═══ MATERIAL SUPPLIED

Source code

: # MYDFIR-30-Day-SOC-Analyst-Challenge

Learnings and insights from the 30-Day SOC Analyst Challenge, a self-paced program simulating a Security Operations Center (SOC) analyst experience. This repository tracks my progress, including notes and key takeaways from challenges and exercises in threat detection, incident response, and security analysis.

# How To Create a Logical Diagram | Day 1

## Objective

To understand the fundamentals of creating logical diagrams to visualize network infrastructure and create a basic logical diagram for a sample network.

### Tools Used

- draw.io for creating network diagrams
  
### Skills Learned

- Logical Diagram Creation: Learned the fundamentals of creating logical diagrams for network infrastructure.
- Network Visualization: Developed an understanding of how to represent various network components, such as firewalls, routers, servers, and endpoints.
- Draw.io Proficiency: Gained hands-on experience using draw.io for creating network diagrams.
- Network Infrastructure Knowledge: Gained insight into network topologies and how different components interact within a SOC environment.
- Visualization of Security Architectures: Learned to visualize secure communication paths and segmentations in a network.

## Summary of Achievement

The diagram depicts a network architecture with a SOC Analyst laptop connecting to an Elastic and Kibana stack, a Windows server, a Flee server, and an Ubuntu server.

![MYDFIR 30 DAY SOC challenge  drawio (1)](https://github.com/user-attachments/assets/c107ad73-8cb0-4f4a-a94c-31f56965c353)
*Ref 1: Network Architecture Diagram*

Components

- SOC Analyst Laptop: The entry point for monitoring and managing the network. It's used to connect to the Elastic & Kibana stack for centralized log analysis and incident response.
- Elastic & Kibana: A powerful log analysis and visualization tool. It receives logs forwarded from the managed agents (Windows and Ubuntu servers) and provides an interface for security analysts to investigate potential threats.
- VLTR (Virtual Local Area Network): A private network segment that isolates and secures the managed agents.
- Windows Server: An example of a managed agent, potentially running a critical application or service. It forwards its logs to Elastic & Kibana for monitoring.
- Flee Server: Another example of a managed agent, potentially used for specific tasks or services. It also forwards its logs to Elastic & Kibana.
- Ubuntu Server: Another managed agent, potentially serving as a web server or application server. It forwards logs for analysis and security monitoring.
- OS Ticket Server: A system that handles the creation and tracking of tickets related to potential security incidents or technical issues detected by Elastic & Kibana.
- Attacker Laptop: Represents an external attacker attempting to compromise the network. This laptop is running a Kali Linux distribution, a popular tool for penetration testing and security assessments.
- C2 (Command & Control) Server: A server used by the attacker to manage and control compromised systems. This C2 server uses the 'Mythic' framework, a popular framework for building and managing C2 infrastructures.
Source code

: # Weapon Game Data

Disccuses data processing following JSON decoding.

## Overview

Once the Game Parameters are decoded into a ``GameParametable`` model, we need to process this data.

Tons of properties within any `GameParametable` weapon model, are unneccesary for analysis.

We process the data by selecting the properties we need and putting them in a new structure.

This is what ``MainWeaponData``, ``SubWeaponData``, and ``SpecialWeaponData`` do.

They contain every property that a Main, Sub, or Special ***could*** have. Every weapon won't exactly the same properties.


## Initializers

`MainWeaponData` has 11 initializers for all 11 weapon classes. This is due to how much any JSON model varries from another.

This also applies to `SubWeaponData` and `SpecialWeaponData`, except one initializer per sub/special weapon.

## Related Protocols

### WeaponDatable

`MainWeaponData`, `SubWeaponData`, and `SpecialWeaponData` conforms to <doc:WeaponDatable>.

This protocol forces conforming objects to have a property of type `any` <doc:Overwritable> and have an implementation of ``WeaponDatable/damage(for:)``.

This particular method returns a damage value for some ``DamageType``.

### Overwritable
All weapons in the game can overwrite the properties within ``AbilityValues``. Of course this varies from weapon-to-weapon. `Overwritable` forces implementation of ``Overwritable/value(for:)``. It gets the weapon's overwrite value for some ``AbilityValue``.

══════

TASK :: Could you set down, exactly as written, the lines above between the one holding "- OS Ticket" and the one holding "### Overwritable", inclusive, and nothing more?

RESULT BELOW ::
- OS Ticket Server: A system that handles the creation and tracking of tickets related to potential security incidents or technical issues detected by Elastic & Kibana.
- Attacker Laptop: Represents an external attacker attempting to compromise the network. This laptop is running a Kali Linux distribution, a popular tool for penetration testing and security assessments.
- C2 (Command & Control) Server: A server used by the attacker to manage and control compromised systems. This C2 server uses the 'Mythic' framework, a popular framework for building and managing C2 infrastructures.
Source code

: # Weapon Game Data

Disccuses data processing following JSON decoding.

## Overview

Once the Game Parameters are decoded into a ``GameParametable`` model, we need to process this data.

Tons of properties within any `GameParametable` weapon model, are unneccesary for analysis.

We process the data by selecting the properties we need and putting them in a new structure.

This is what ``MainWeaponData``, ``SubWeaponData``, and ``SpecialWeaponData`` do.

They contain every property that a Main, Sub, or Special ***could*** have. Every weapon won't exactly the same properties.


## Initializers

`MainWeaponData` has 11 initializers for all 11 weapon classes. This is due to how much any JSON model varries from another.

This also applies to `SubWeaponData` and `SpecialWeaponData`, except one initializer per sub/special weapon.

## Related Protocols

### WeaponDatable

`MainWeaponData`, `SubWeaponData`, and `SpecialWeaponData` conforms to <doc:WeaponDatable>.

This protocol forces conforming objects to have a property of type `any` <doc:Overwritable> and have an implementation of ``WeaponDatable/damage(for:)``.

This particular method returns a damage value for some ``DamageType``.

### Overwritable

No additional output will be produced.